NASDAQ Listing Requirements. On November 5, 2015, the Company received a letter from The NASDAQ Stock Market LLC ("NASDAQ") indicating that, based upon the closing bid price of the Company's common stock for the previous 30 consecutive business days, the common stock had not met the minimum bid price of $1.00 per share required for continued listing on The NASDAQ Capital Market pursuant to NASDAQ Marketplace Rule 5550(a)(2). The letter also indicated that the Company would be provided with a compliance period of 180 calendar days, or until May 3, 2016, in which to regain compliance, pursuant to NASDAQ Marketplace Rule 5810(c)(3)(A). The letter further indicated that if, at any time during the 180-day compliance period, the closing bid price of the common stock was at least $1.00 for a minimum of ten consecutive business days, NASDAQ would provide the Company with written confirmation that it has achieved compliance with the minimum bid price requirement.

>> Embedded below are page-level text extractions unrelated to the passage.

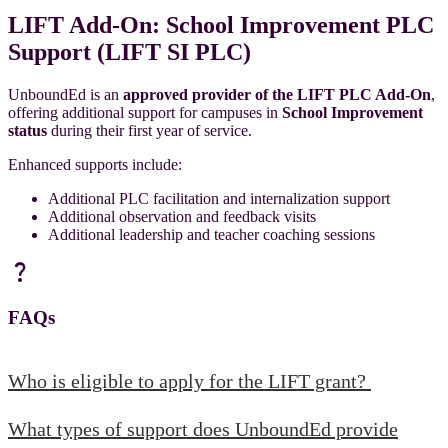
LIFT Add-On: School Improvement PLC
Support (LIFT SI PLC)
UnboundEd is an
approved provider
of the
LIFT PLC Add-On
,
offering additional support for campuses in
School Improvement
status
during their first year of service.
Enhanced supports include:
Additional PLC facilitation and internalization support
Additional observation and feedback visits
Additional leadership and teacher coaching sessions
question_mark
FAQs
Who is eligible to apply for the LIFT grant?
What types of support does UnboundEd provide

On March 4, 2016, the Company received a letter from NASDAQ notifying the Company that, since the closing bid price of the common stock for the previous 10 consecutive business days was at least $1.00, the Company had regained compliance with NASDAQ Marketplace Rule 5550(a)(2).
One Stone Exchange Agreement. The Exchange Agreement may be terminated under certain circumstances, including in specified circumstances in connection with receipt of a Superior Proposal, as such term is defined in the Exchange Agreement. In connection with the termination of the Exchange Agreement in the event of a Superior Proposal, a breach by the Company of the non-solicitation provision noted above, or following a change by the Board of its recommendation to stockholders, the Company will be required to pay to One Stone a termination fee of $750 thousand.
If the Exchange Agreement is terminated by either party as a result of the failure to obtain the requisite approval by Magellan stockholders, the Company is required to reimburse One Stone for all documented out-of-pocket fees and expenses incurred by One Stone in connection with the Exchange Agreement, subject to a maximum of $200 thousand in the aggregate.

Secured Promissory Note and Pledge Agreement. On April 15, 2016, the Company and One Stone entered into a Secured Promissory Note and a Pledge Agreement pursuant to which One Stone made a loan to Magellan in the aggregate amount of $625 thousand. See Note - 18 Subsequent Events.